Tigris Phase 3 data show PMX reduced 12-month mortality to 52.8% versus 66.7% for standard care, with a 95.9% Bayesian probability

VVT Med

Spectral Medical and its US distribution partner Vantive have announced topline 12-month follow-up data from the Tigris Phase 3 trial, showing that the mortality benefit of Polymyxin B Hemoadsorption (PMX) in endotoxic septic shock persisted well beyond the acute treatment window.

Among the 157 patients enrolled — all of whom were successfully followed up — mortality at 12 months was 52.8% (56 of 106 patients) in the PMX arm versus 66.7% (34 of 51 patients) receiving standard care alone. That translates to an absolute risk reduction of 13.9% and a number needed to treat (NNT) of 7.2. A Bayesian analysis drawing solely on the Tigris dataset, without incorporating prior data from the earlier EUPHRATES study, estimated a 95.9% probability of benefit for PMX at 12 months.

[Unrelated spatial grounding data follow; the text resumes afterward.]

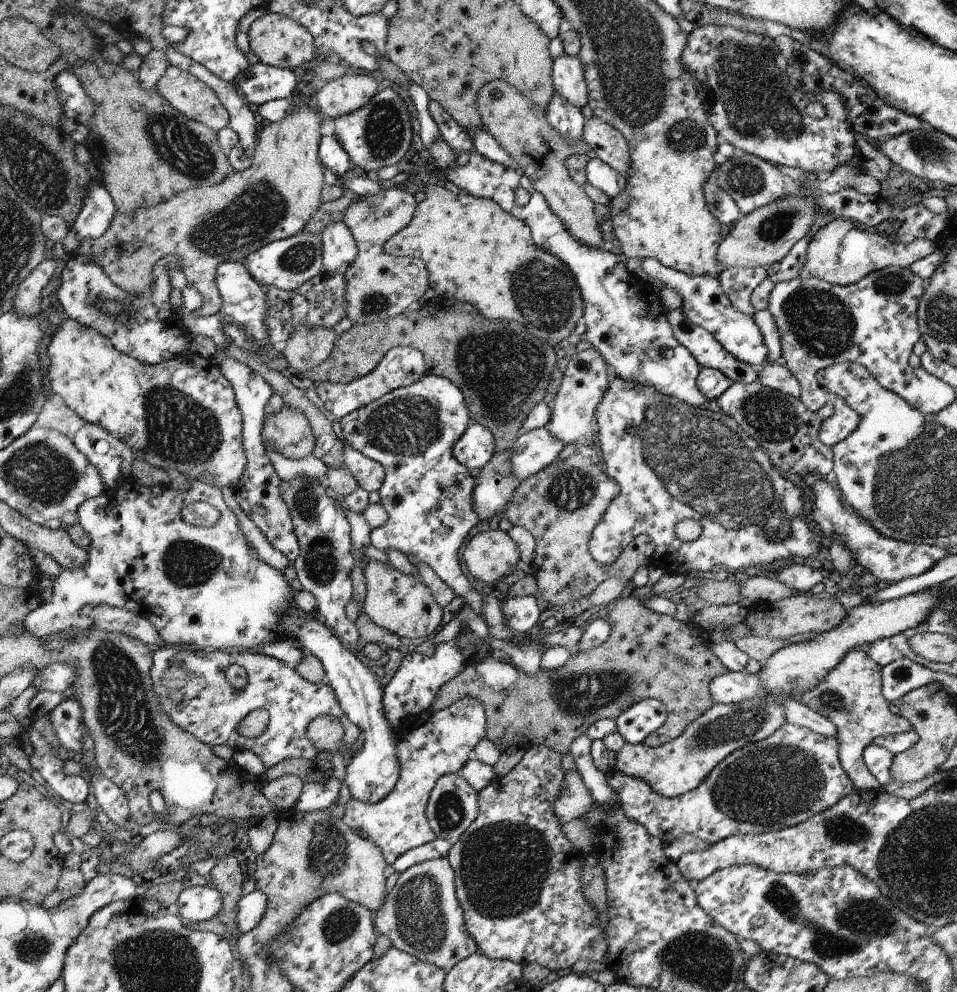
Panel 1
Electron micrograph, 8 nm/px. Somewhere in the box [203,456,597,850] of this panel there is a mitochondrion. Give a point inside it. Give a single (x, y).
(321, 562)

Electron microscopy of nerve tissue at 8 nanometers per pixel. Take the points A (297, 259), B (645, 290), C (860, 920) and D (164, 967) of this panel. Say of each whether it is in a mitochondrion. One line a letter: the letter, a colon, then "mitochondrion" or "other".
A: mitochondrion
B: other
C: mitochondrion
D: mitochondrion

The results extend a consistent signal across the trial's timepoints: Lancet Respiratory Medicine published the 28-day and 90-day data in May 2026, reporting absolute risk reductions of 10.3% and 15.5% respectively. The 12-month data, a pre-planned secondary endpoint, suggest the treatment effect is not merely a short-term deflection of mortality but a durable improvement in survival.

Regulatory path

Spectral submitted the final Premarket Approval (PMA) module — Module 3 — to the US FDA on 28 May 2026, days before this data announcement. The company has previously said it believes a PMA decision could come in the first quarter of 2027, though it cautioned this remains subject to the regulatory process. PMX already carries FDA Breakthrough Device Designation, granted in July 2022, which provides for more intensive FDA interaction during development and review.

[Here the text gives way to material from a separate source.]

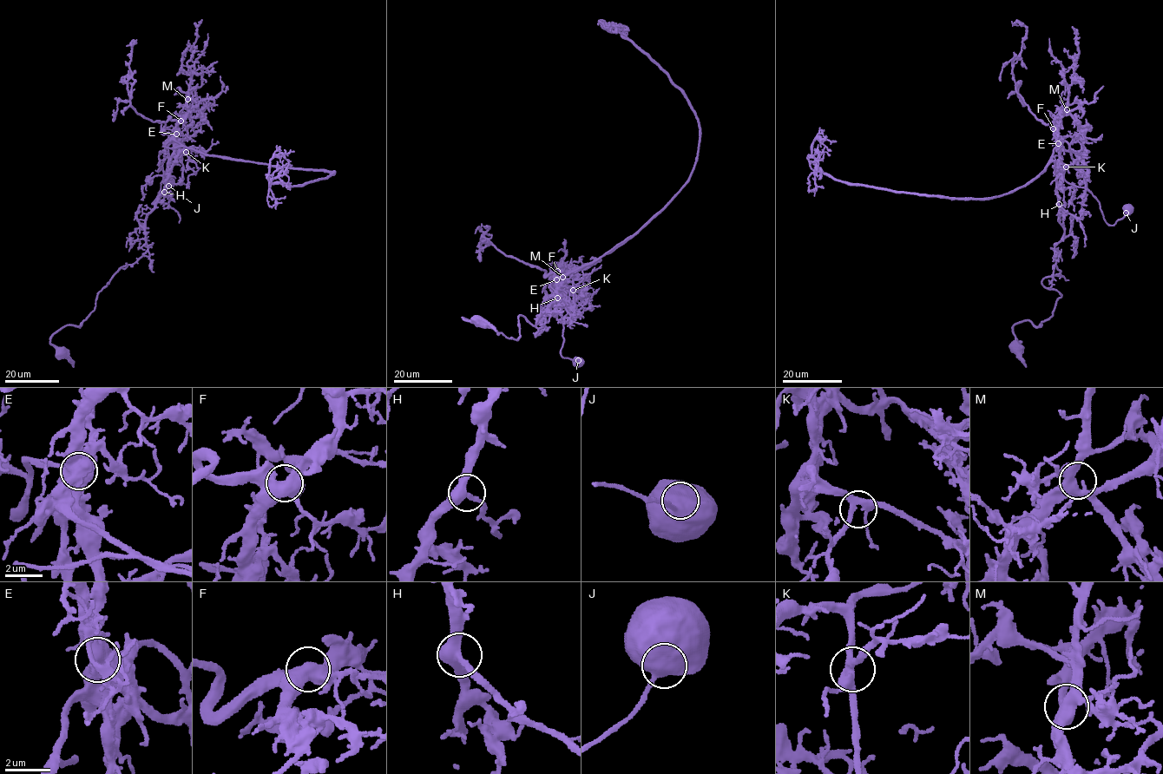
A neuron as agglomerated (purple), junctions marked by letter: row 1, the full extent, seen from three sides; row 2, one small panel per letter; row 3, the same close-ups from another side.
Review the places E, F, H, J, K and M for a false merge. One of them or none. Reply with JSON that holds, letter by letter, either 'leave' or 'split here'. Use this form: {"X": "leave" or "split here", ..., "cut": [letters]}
{"E": "split here", "F": "leave", "H": "leave", "J": "leave", "K": "leave", "M": "leave", "cut": ["E"]}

John Kellum, Chief Medical Officer of Spectral Medical, said the 12-month results "clearly indicate that the benefits of PMX therapy observed in Tigris persisted over the months following hospital discharge," describing durability of benefit as "the ultimate goal of any acute therapy."

Vantive holds exclusive US and Canadian distribution rights for PMX and would commercialise the device alongside Spectral's Endotoxin Activity Assay (EAA) — an FDA-cleared diagnostic that identifies eligible patients by endotoxin activity level — if approval is granted. The combined TREA Therapy framework positions the pairing as a precision-medicine approach within a sepsis indication that currently has no approved targeted treatment in the United States.

Market context

Endotoxic septic shock affects an estimated five to seven million people annually worldwide, and approximately 330,000 patients are diagnosed with septic shock in North America each year. Despite decades of research, the broader sepsis space has seen repeated late-stage trial failures, making a positive Phase 3 dataset with durable follow-up relatively unusual. PMX is already approved in Japan and Europe, with more than 360,000 units sold globally, providing a commercial proof-of-concept that the US regulatory filing can draw upon.

Analysts and clinicians will be watching for the fuller Bayesian analysis incorporating the EUPHRATES prior, which the companies say is ongoing, as well as any FDA requests for additional data during PMA review. The NNT of 7.2 at one year — if it holds through that analysis — would be regarded as clinically meaningful in a high-mortality acute care setting, and could underpin reimbursement and formulary discussions once approval is secured.